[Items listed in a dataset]
╭──
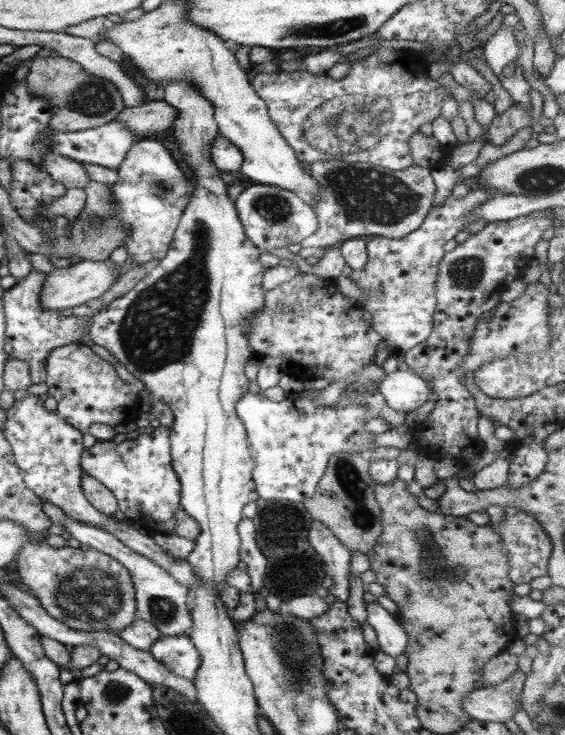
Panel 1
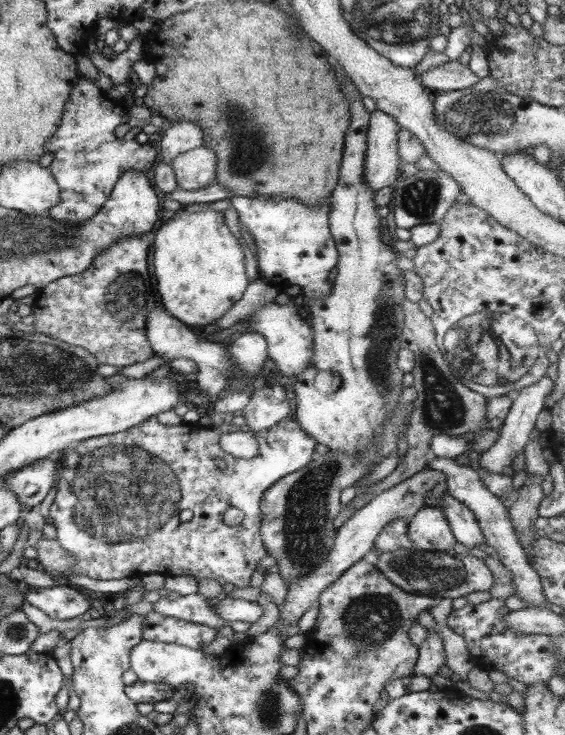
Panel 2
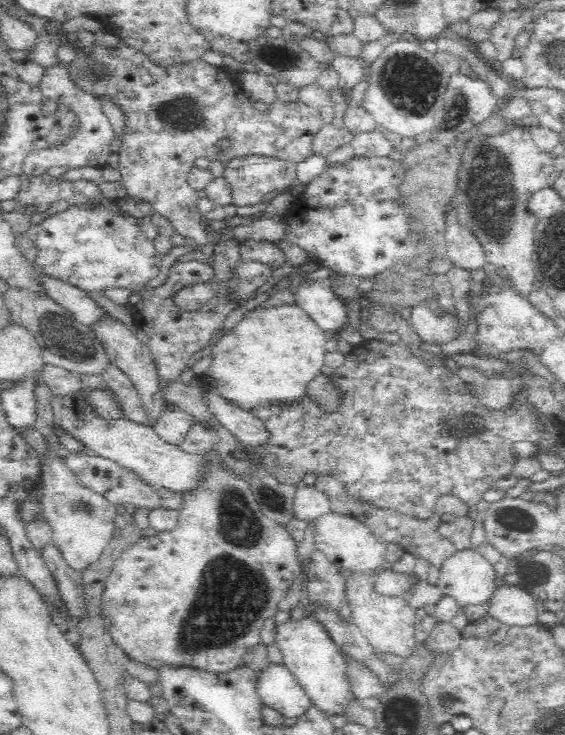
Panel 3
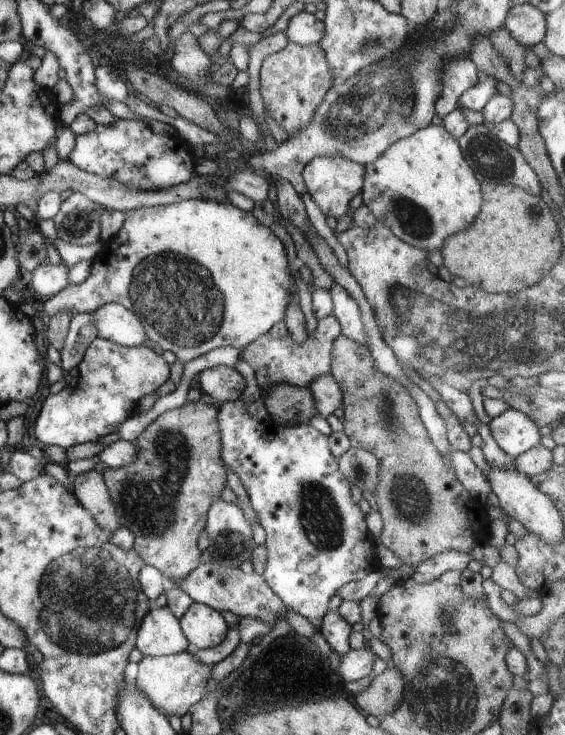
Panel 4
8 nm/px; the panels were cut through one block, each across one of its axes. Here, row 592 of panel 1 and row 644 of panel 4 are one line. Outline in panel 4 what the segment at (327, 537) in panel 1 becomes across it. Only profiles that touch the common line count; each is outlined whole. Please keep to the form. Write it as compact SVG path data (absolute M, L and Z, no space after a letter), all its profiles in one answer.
M338 609L329 610L318 628L328 644L340 655L345 655L351 648L349 643L352 625L340 614Z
╰──
◆ WHAT IS BEING ASKED ◆
The data above must be written out again word for word, without its pictures.

◆ REPLY TO THE EXERCISE ◆
Panel 1
Panel 2
Panel 3
Panel 4
8 nm/px; the panels were cut through one block, each across one of its axes. Here, row 592 of panel 1 and row 644 of panel 4 are one line. Outline in panel 4 what the segment at (327, 537) in panel 1 becomes across it. Only profiles that touch the common line count; each is outlined whole. Please keep to the form. Write it as compact SVG path data (absolute M, L and Z, no space after a letter), all its profiles in one answer.
M338 609L329 610L318 628L328 644L340 655L345 655L351 648L349 643L352 625L340 614Z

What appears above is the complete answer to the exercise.